L’apport de ces dispositions n’est pas que théorique.
La consécration d’une obligation d’information précontractuelle doit conduire les parties à davantage de transparence, afin que leur accord repose sur de solides fondations.
Le devoir d’information précontractuelle : preuve. – L’efficacité du devoir d’information est dans la dépendance de la preuve de son existence et de son exécution par la partie qui en est « débitrice« .
À ce titre, l’article 1112-1 se démarque de la version antérieure prévue par le projet d’ordonnance, puisqu’un nouvel alinéa 4 précise qu' »Il incombe à celui qui prétend qu’une information lui était due de prouver que l’autre partie la lui devait, à charge pour cette autre partie de prouver qu’elle l’a fournie« .
Cet ajout, souhaité par les praticiens, ne serait qu’une reprise de la solution prétorienne.

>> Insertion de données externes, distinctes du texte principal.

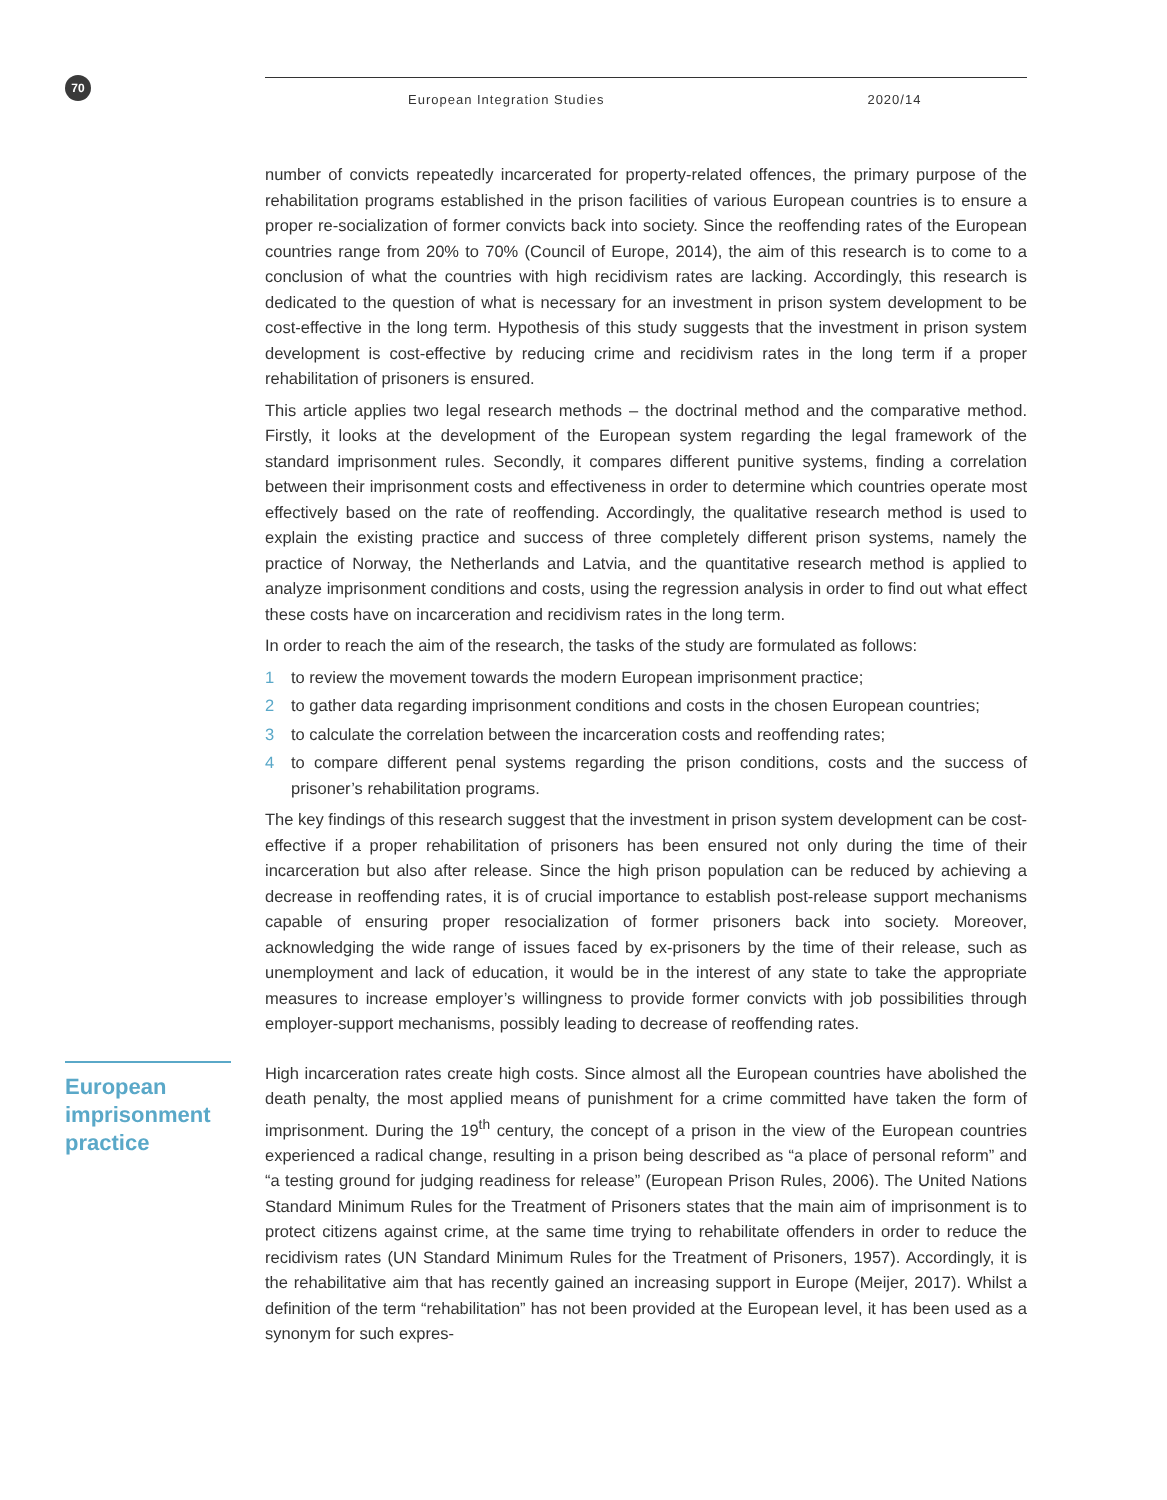70 European Integration Studies 2020/14
number of convicts repeatedly incarcerated for property-related offences, the primary purpose of the rehabilitation programs established in the prison facilities of various European countries is to ensure a proper re-socialization of former convicts back into society. Since the reoffending rates of the European countries range from 20% to 70% (Council of Europe, 2014), the aim of this research is to come to a conclusion of what the countries with high recidivism rates are lacking. Accordingly, this research is dedicated to the question of what is necessary for an investment in prison system development to be cost-effective in the long term. Hypothesis of this study suggests that the investment in prison system development is cost-effective by reducing crime and recidivism rates in the long term if a proper rehabilitation of prisoners is ensured.
This article applies two legal research methods – the doctrinal method and the comparative method. Firstly, it looks at the development of the European system regarding the legal framework of the standard imprisonment rules. Secondly, it compares different punitive systems, finding a correlation between their imprisonment costs and effectiveness in order to determine which countries operate most effectively based on the rate of reoffending. Accordingly, the qualitative research method is used to explain the existing practice and success of three completely different prison systems, namely the practice of Norway, the Netherlands and Latvia, and the quantitative research method is applied to analyze imprisonment conditions and costs, using the regression analysis in order to find out what effect these costs have on incarceration and recidivism rates in the long term.
In order to reach the aim of the research, the tasks of the study are formulated as follows:
1 to review the movement towards the modern European imprisonment practice;
2 to gather data regarding imprisonment conditions and costs in the chosen European countries;
3 to calculate the correlation between the incarceration costs and reoffending rates;
4 to compare different penal systems regarding the prison conditions, costs and the success of prisoner’s rehabilitation programs.
The key findings of this research suggest that the investment in prison system development can be cost-effective if a proper rehabilitation of prisoners has been ensured not only during the time of their incarceration but also after release. Since the high prison population can be reduced by achieving a decrease in reoffending rates, it is of crucial importance to establish post-release support mechanisms capable of ensuring proper resocialization of former prisoners back into society. Moreover, acknowledging the wide range of issues faced by ex-prisoners by the time of their release, such as unemployment and lack of education, it would be in the interest of any state to take the appropriate measures to increase employer’s willingness to provide former convicts with job possibilities through employer-support mechanisms, possibly leading to decrease of reoffending rates.
European imprisonment practice
High incarceration rates create high costs. Since almost all the European countries have abolished the death penalty, the most applied means of punishment for a crime committed have taken the form of imprisonment. During the 19<sup>th</sup> century, the concept of a prison in the view of the European countries experienced a radical change, resulting in a prison being described as “a place of personal reform” and “a testing ground for judging readiness for release” (European Prison Rules, 2006). The United Nations Standard Minimum Rules for the Treatment of Prisoners states that the main aim of imprisonment is to protect citizens against crime, at the same time trying to rehabilitate offenders in order to reduce the recidivism rates (UN Standard Minimum Rules for the Treatment of Prisoners, 1957). Accordingly, it is the rehabilitative aim that has recently gained an increasing support in Europe (Meijer, 2017). Whilst a definition of the term “rehabilitation” has not been provided at the European level, it has been used as a synonym for such expres-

Il reste que cette prétendue consécration légale est plutôt mal venue.
En affirmant que le demandeur doit prouver l’existence d’un devoir d’information à son profit, l’exigence de transparence s’en trouve fragilisée.
S’il est d’évidence que l’obligation contractuelle doit être prouvée pour en réclamer l’exécution ou se plaindre de sa méconnaissance, il est douteux que l’on puisse raisonner sur le même mode pour un devoir légal.
Cet alinéa, inutile, semble ainsi rendre le devoir d’information conditionnel.
Il apparaît à la lecture de l’alinéa 4 qu’il n’existe pas systématiquement – mais seulement dans certaines circonstances qu’il faut établir – et perd sa généralité.
Les précisions relatives au domaine du devoir d’information étaient bien suffisantes.
Le devoir d’information précontractuelle : domaine. – La délimitation du domaine est évidemment le point sensible.
Trop restreint, le devoir d’information ne contraint pas à une plus grande transparence.
Trop étendu, il déresponsabilise les parties qui doivent conserver un esprit critique et chercher à s’informer par leurs propres moyens.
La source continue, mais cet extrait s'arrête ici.